La République contre son Ecole
de Muriel Fitoussi, Eddy Khaldi

critiqué par CHALOT, le 30 novembre 2011
(Vaux le Pénil - 76 ans)


La note:  étoiles
un diagnostic rigoureux et accessible
«  La République
contre son École »
d'Eddy Khaldi et de Muriel Fitousi
Éditions Demopolis
310 pages
novembre 2011
21 €

La « sainte » alliance contre l'école publique!

Quand certains entendent le mot « République », ils sortent leurs revolvers...
Il est vrai que les « libéraux » et la hiérarchie catholique ne rêvent que de briser les bases de la République pour pouvoir régner en maîtres sur les finances et les âmes.
Comme l'expliquent avec humour Eddy Khaldi et Muriel Fitoussi :
« A vouloir recruter ainsi massivement et bien au-delà d'une demande « naturelle »liée à la foi, il y a pour l'enseignement catholique, une sorte de péché « lucratif », en forme de publicité mensongère peu compatible avec une mission éducative qui prétend s'inspirer des Évangiles »!?

Les deux auteurs de « Main basse sur l'école publique », ouvrage de référence pour les chercheurs et les militants laïques récidivent en nous livrant un diagnostic actuel sur le détricotage méticuleux opéré par l’Église et ses alliés, de l’Éducation Nationale et de son école publique, accessible à tous.
Les officines réactionnaires sont dans les couloirs du pouvoir, qu'il s'agisse de « SOS Éducation », de « Créer son école » , d' « Enseignement et Liberté » ou de « Famille, école, éducation »pour tenir un discours catastrophiste et éhonté sur la situation de l'école publique
Elles demandent qu'enfin il n'y ait plus que des écoles concurrentes, l'école publique n'étant qu'une entité parmi d'autres.
Les deux auteurs nous montrent comment la loi Debré instaurant une relation entre l’État et chacune des écoles privées avait été elle même contournée et dénaturée.
L’État entretient des relations privilégiées avec l'enseignement catholique et la hiérarchie catholique a instauré une administration bis.
Chacun a son rêve éducatif, la hiérarchie catholique et les libéraux constituant une « cohorte catholico-libérale : « Pour les uns, l'école est appelée à renouer avec son rôle missionnaire d'instrument d'évangélisation, pour conforter une visibilité et une empreinte sociales visant à contourner la séparation des Eglises et de l'Etat. Pour les autres, l'école doit devenir une marchandise. »

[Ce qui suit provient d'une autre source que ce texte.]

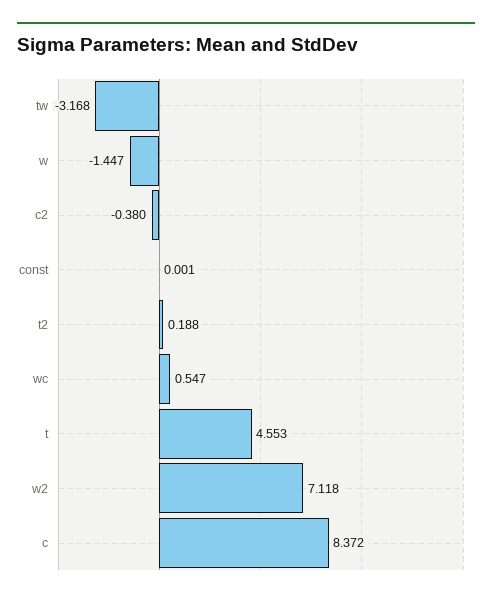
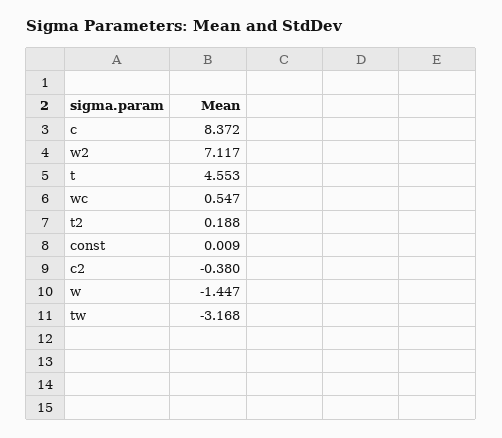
const: 0.001 -> 0.009
w2: 7.118 -> 7.117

Les objectifs visés et les jeux d'alliance sont mis à jour.

C'est ainsi que sont dévoilés les projets et opérations menées avec force par l'Eglise catholique et ses relais pour récupérer « des parts de marché » dans le secteur petite enfance.
Le président de la CNAF, Jean-Louis Deroussen, ancien président de la Fédération CFTC de l'enseignement privé entretient ainsi une »neutralité » bienveillante à l'égard de l'enseignement confessionnel à qui il propose de s'ouvrir aux jardins d'éveil.
Le message est reçu cinq sur cinq par une hiérarchie qui compte ainsi à la fois sur une manne financière et à la fois sur la possibilité d'avoir sous sa main quelques centaines de milliers de jeunes âmes disponibles dès la toute petite enfance... Quant aux obstacles comme cette obligation de passer par un canal associatif pour disposer de subventions publiques, ils sont vite contournés : il suffit de fonder des associations et de les doter de règlements intérieurs stipulant le caractère religieux du projet éducatif... Comme seuls les statuts doivent être adressés aux Préfectures, il n'y a rien à craindre!
Aujourd'hui de nouveaux marchés s'ouvrent pour l'église comme celui de la formation des enseignants du public... La suppression des IUFM libère un grand boulevard...
Si les associations laïques n'avaient pas décidé de monter au créneau y compris devant les juridictions compétentes , les accords Krouchner-Vatican auraient donné aux « universités » catholiques le droit de délivrer des diplômes d'enseignement ( histoire, biologie, sciences de la vie)
Ce n'est que partie remise, diraient certains....
Ce livre est aussi un appel à la mobilisation des laïques pour la défense de la seule école du vivre ensemble... La complaisance électoraliste ou le manque de courage ne peut que profiter à ceux qui sans complexe veulent que la puissance publique continue à « organiser et à financer la concurrence privée avec sa propre école publique »puis à aligner le public sur le privé.
Cet abandon du combat laïque ne peut que conduire à mettre à bas une institution de la République qu'on appelle encore aujourd'hui l’Éducation nationale... Mais pour combien de temps encore!?